David Finkle, Huffington Post: It occurs to me that because it's now 2015, some theatergoers will think Wasserstein's vision of a particular past quarter-century is now dated. If so, they're confusing the concept of "dated" with the concept of indelibly recreating a specific date, time and place. The late and very much missed Wasserstein has impeccably done the latter.

Roma Torre, NY1: Though dated, and at more than two and a half hours, overwritten, "The Heidi Chronicles" under Pam MacKinnon's thoughtful direction remains an invaluable work reminding us how far we've truly come.

Robert Feldberg, Bergen Record: It's hard to discern such nuances, however, when Moss' deliberate portrayal is blown off the stage by her co-stars' more vibrant work. It's true that they have most of the amusing lines and better-defined characters, but Pinkham, in particular, gives a richly hilarious - and also rather touching - performance, while Biggs (who grew up in Hasbrouck Heights) provides a telling portrayal of a raging narcissist.

Alexis Soloski, Guardian: The play's politics seem retrograde, but maybe there's some comfort in that. In the final scene, Heidi offers some hopes for her adopted daughter, that if she ever meets a man like Scoop, "he'll never tell her it's either/or baby. And she'll never think she's worthless unless he lets her have it all. And maybe, just maybe, things will be a little better." And from the vantage of 2015, things do seem better. If only a little. Where's the play about that?

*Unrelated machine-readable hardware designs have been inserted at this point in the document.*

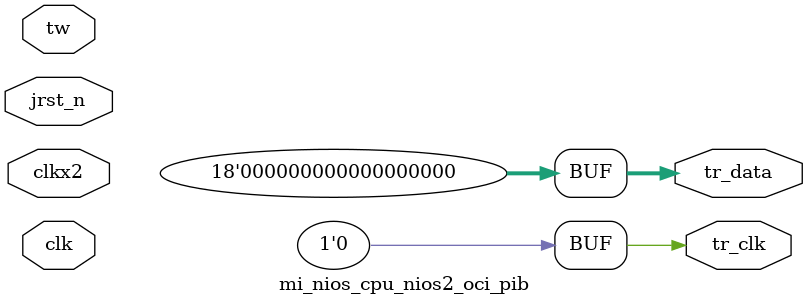
<source format=v>
module mi_nios_cpu_nios2_oci_pib (
                                    clk,
                                    clkx2,
                                    jrst_n,
                                    tw,
                                    tr_clk,
                                    tr_data
                                 )
;
  output           tr_clk;
  output  [ 17: 0] tr_data;
  input            clk;
  input            clkx2;
  input            jrst_n;
  input   [ 35: 0] tw;
  wire             phase;
  wire             tr_clk;
  reg              tr_clk_reg ;
  wire    [ 17: 0] tr_data;
  reg     [ 17: 0] tr_data_reg ;
  reg              x1 ;
  reg              x2 ;
  assign phase = x1^x2;
  always @(posedge clk or negedge jrst_n)
    begin
      if (jrst_n == 0)
          x1 <= 0;
      else 
        x1 <= ~x1;
    end
  always @(posedge clkx2 or negedge jrst_n)
    begin
      if (jrst_n == 0)
        begin
          x2 <= 0;
          tr_clk_reg <= 0;
          tr_data_reg <= 0;
        end
      else 
        begin
          x2 <= x1;
          tr_clk_reg <= ~phase;
          tr_data_reg <= phase ?   tw[17 : 0] :   tw[35 : 18];
        end
    end
  assign tr_clk = 0 ? tr_clk_reg : 0;
  assign tr_data = 0 ? tr_data_reg : 0;
endmodule
</source>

Melissa Maerz, Entertainment Weekly: Even though this revival is clumsy about the past, its view of the future has aged well. At one point, Scoop describes Heidi's generation as "disappointed women-interesting, exemplary, even sexy, but basically unhappy." By the play's end, she's not so pessimistic. "Maybe things will be a little bit better," she says, as she holds her newborn daughter. "So, yes, that does make me happy." If The Heidi Chronicles doesn't always translate for the 21st century, maybe we should be happy, too. Isn't that a sign that some things have gotten better? B+

Jesse Green, Vulture: This is Wasserstein at her most trenchant, offering the kind of observation that earned The Heidi Chronicles both the Tony award and the Pulitzer Prize. I can't think either was for the dramaturgy; even when Heidi relents, describing her emotional dependence on unavailable men, she somehow remains aloof and maddeningly resistant to change. Meanwhile, everyone else, whom we drop in on less frequently, seems to change like crazy, in scenes (I almost said sketches) written so broadly they now seem dated. At least two of them - the rap-group meeting as well as an inane panel discussion in 1982 - have the stock setups and bright satirical tone of early Saturday Night Live, only instead of Gilda Radner we have Tracee Chimo.